Last year, Felix of the Manhattans Project wrote an article also entitled On The Negroni. It’s a very good article. You should read it. Also you should respect Felix’s opinion more than mine because he’s way better at this stuff than I am.
But I’m still about to disagree with him completely on one point.
In particular, I think the following section of his article is wrong:
No. Not yet. GO AND MAKE ANOTHER TEN (HUNDRED) NEGRONIS. (seriously, get to know what’s going on with that, it’ll put you in good stead).
Don’t get me wrong. The classic Negroni is a great drink. It could be a slightly better drink (for example I entirely agree with Felix’s decision to use slightly less Campari).
But one of the great virtues with the Negroni is that it’s almost impossible to screw up - you can use pretty much any variation on the standard ingredients, and you’ll get something pretty good.
Don’t have a good vermouth? No worries. Pretty much any vermouth will do! Only have Gordons gin? No problem! Have Aperol instead of Campari? Oh well!

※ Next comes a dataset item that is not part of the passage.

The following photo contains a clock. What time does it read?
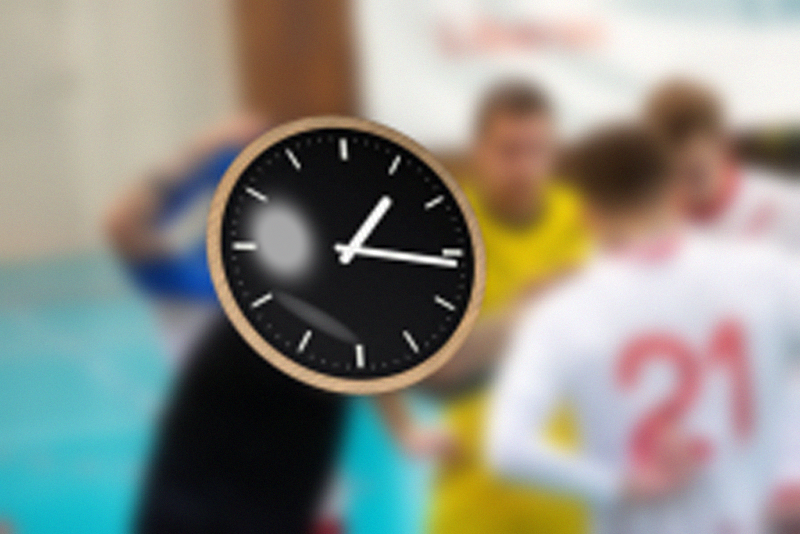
1:16
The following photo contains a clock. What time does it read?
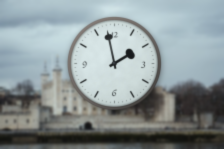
1:58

You just take three parts of roughly the right spirits, mix them together and serve over ice with a garnish if you’re feeling fancy and you’re going to get a good drink. Some variations will be much better than others, but it’s truly very difficult to make a bad Negroni if you have the recipe right.
This may not seem that great a virtue if your goal is to drink excellent drinks, but it’s really very helpful if you don’t drink beer and often end up in bars where their strength is more their beer than their cocktails. There will often be a decent selection of spirits behind the bar but not much knowledge of how to use them, and the negroni is your friend in this case - you ask for one, if they look confused you put on a helpful smile, point at bottles and deliver the really very simple instructions.
(Timing is of course important here. If you need to give instructions and the bar is really busy, don’t do that. It’s a bit of an asshole move)
But another great advantage of the Negroni that comes from its difficulty to screw up is that it is a great test bed for experimentation with new things. It’s a template drink.
The template is basically as follows:
- 1 part spirit
- 1 part bitter herbal liqueur
- 1 part vermouth, probably red and sweet
The nice thing is, that if you find a combination that works well you can pretty much sub out any one of these three ingredients for another in that category and you’ll continue to have something that works well. It might not work as well of course (not all Negroni variations are created equal), but then you’ll have learned something, and have had a relatively pleasant experience doing so. It’s like science but tasty.
Why might you want to do this when the classic Negroni is such a good drink? Well, partly because some of the drinks you discover by doing this are really fucking good. Felix has a list of his favourite Negroni variations, and frankly some of them just blow the Negroni out of the water in my book. Your mileage may of course vary, and you might find that actually the classic Negroni is exactly what you want, but it seems foolish not to try to find out.
Another reason is that it’s great for test bedding new spirits. My friend Ryan makes an old fashioned with just about every spirit he tries, because it’s a great showcase for how it mixes with bitters, which is basically the ur-cocktail. The Negroni works very well as a more complex version of this because it showcases how well it mixes with other spirits and what notes it adds to a drink when it’s not at the forefront.
But neither of those are the real reason I’m in favour of doing this, which gets us down to the point on which I most strongly disagree with Felix’s instructions.
Surprisingly it’s not really about alcohol. Or maybe not surprisingly, because if were really about alcohol I would probably be deferring to Felix’s expertise.
What it’s actually about is a different philosophy of learning.
If you make a thousand Negronis then you will be very drunk.
Err. Wait. Let’s start that again.
If you make a thousand Negronis then you will have learned a lot about Negronis. You’ll have tried it with different vermouths, different gins, maybe different Amaros. You’ll know a lot about how those three classes of flavours interact.
This is depth-first learning. You’ve picked a subject to specialize in, and you’ve learned everything you can about it, and you can now do that area incredibly well.
If you make a thousand Negroni variations, you’ll have explored a lot more of the space of available spirits. You won’t know any of the combinations nearly as in depth as you did by focusing more narrowly, but you’ll have got a very broad ranging view of what works and what doesn’t, and how different flavours of spirits combine with eachother, which is probably closer to what you actually need.
This is breadth first learning. You’ve acquired a wide general knowledge which you can now build upon in most situations you come across.
It’s also possible to combine the two. Once you’ve made your thousand variations, you can pick your favourite and make a thousand of those. You’ll learn just as much as you did with the original Negroni plan, but you’ll do it in the corner of the space that you actually prefer.
There’s a Bruce Lee quote about this which often gets bandied around in discussions about different learning styles:
“I fear not the man who has practised 10,000 kicks once, but I fear the man who had practised one kick 10,000 times.”
But I can’t help but feel that both of those guys would get their ass kicked by the person who practised 5000 kicks once, picked the one that worked best for their build and capabilities, then practised that one 5000 times. Them? They’re fucking scary.
On that thought I’ll leave you. Enjoy your Negronis, whatever they may be.